╭─ Materials provided
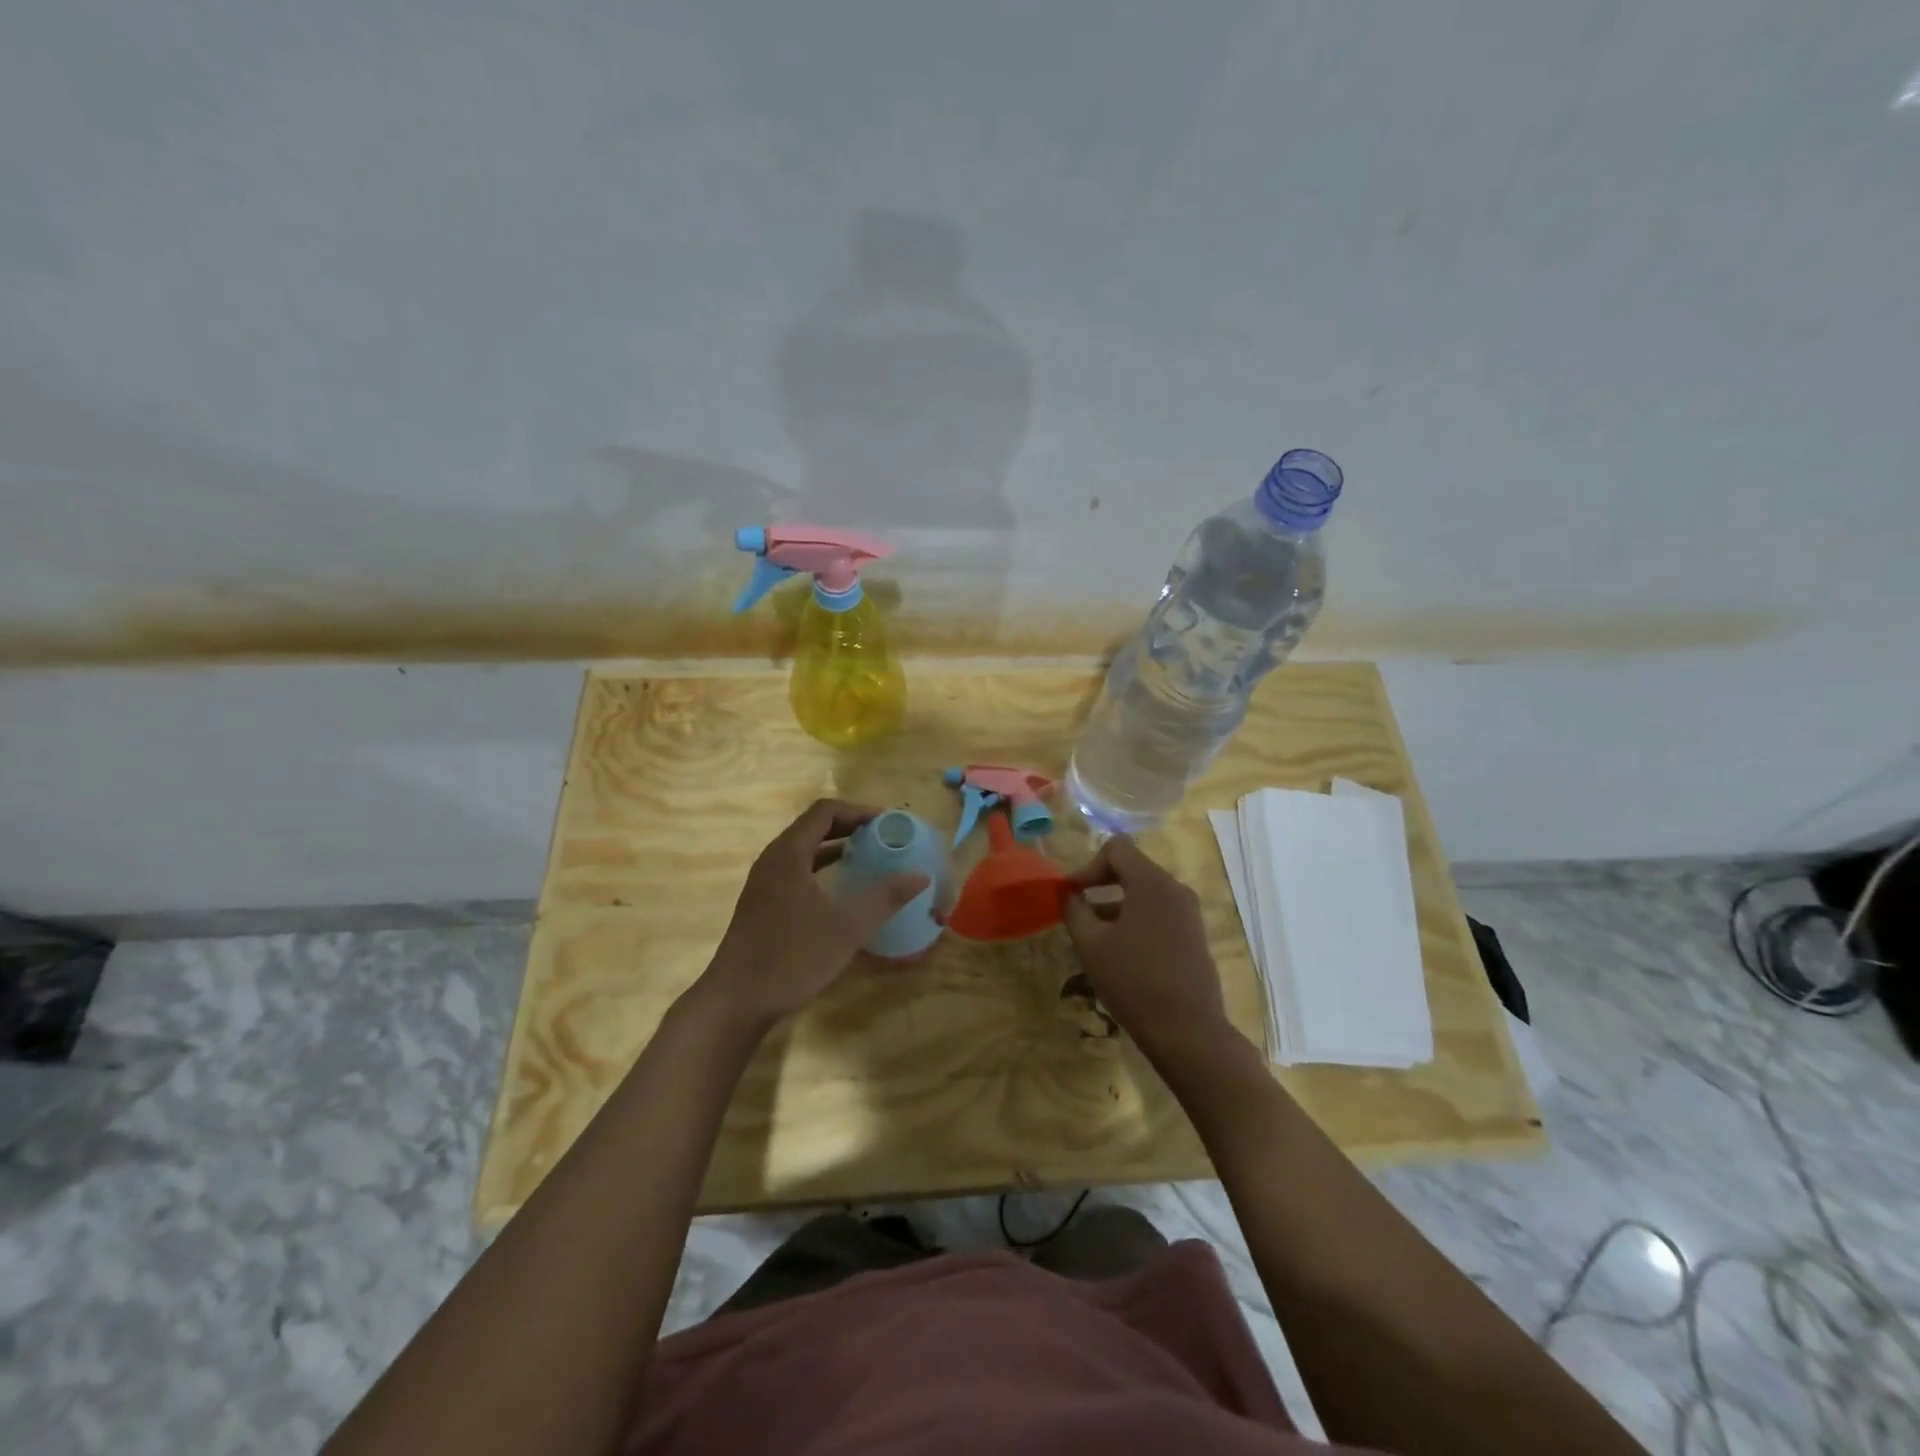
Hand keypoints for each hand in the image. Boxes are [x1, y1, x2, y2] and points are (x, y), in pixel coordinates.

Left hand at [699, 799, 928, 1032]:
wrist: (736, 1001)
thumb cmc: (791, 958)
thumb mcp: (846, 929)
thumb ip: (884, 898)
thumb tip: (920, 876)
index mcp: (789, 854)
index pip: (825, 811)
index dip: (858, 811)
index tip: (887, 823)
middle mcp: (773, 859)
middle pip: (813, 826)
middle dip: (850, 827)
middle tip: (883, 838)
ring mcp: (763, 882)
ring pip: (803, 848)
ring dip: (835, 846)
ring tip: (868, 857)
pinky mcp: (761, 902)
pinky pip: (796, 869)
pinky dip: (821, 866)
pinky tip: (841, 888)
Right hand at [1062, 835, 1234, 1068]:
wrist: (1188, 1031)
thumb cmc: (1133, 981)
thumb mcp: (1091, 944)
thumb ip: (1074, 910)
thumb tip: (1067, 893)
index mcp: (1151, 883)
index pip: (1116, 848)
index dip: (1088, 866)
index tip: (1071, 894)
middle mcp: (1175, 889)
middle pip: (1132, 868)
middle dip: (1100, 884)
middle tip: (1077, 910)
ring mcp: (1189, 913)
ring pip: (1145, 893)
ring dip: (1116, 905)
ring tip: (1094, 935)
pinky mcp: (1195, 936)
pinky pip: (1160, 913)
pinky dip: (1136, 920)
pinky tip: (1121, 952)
╰─
What to do:
Look for "pinky" in each line of the material, then copy the lines where it is found.

Task output:
pinky mcp: (761, 902)
pinky pip: (796, 869)
pinky dip: (821, 866)
pinky tip: (841, 888)
pinky mcp: (1195, 936)
pinky pip: (1160, 913)
pinky dip: (1136, 920)
pinky tip: (1121, 952)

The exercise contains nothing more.